* About this task:
How many lines in these records hold the string "tęczowy"? Reply with the number alone.

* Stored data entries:
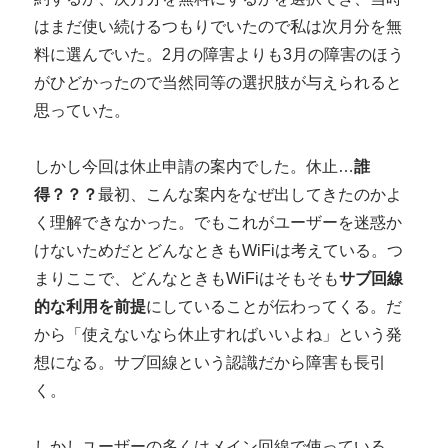
はまだ使い続けるつもりでいたので私は次月分を無
料に選んでいた。2月の障害よりも3月の障害のほう
がひどかったので当然同等の選択肢が与えられると
思っていた。
しかし今回は休止申請の案内でした。休止…
誰
得？？？
最初、こんな案内をなぜ出してきたのかよ
く理解できなかった。でもこれがユーザーを迷惑か
けないためだとどんなときもWiFiは考えている。つ
まりここで、どんなときもWiFiはそもそも
サブ回線
的な利用を前提
にしていることが伝わってくる。だ
から「使えないなら休止すればいいよね」という発
想になる。サブ回線という認識だから障害も長引
く。
しかしユーザーの多くはメイン回線で使っている。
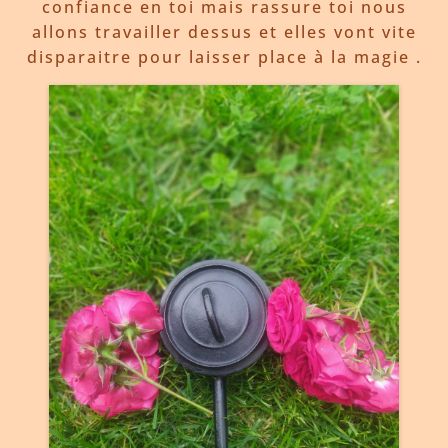
confiance en toi mais rassure toi nous
allons travailler dessus et elles vont vite
disparaitre pour laisser place à la magie .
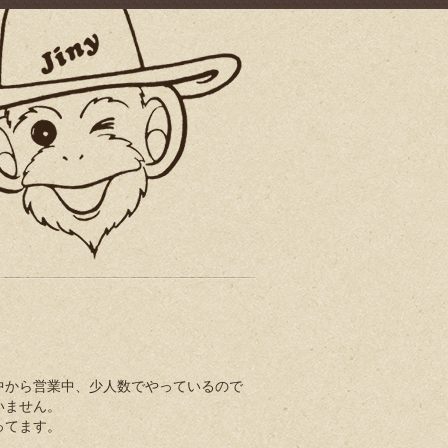
中から営業中、少人数でやっているので
いません。
ってます。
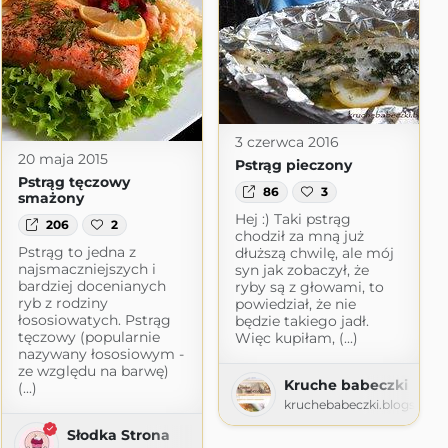
3 czerwca 2016
20 maja 2015
Pstrąg pieczony
Pstrąg tęczowy
86
3
smażony
Hej :) Taki pstrąg
206
2
chodził za mną już
Pstrąg to jedna z
dłuższą chwilę, ale mój
najsmaczniejszych i
syn jak zobaczył, że
bardziej docenianych
ryby są z głowami, to
ryb z rodziny
powiedział, że nie
łososiowatych. Pstrąg
będzie takiego jadł.
tęczowy (popularnie
Więc kupiłam, (...)
nazywany łososiowym -
ze względu na barwę)
Kruche babeczki
e zdjęciami
(...)
kruchebabeczki.blogspot.
Słodka Strona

* Task answer:
2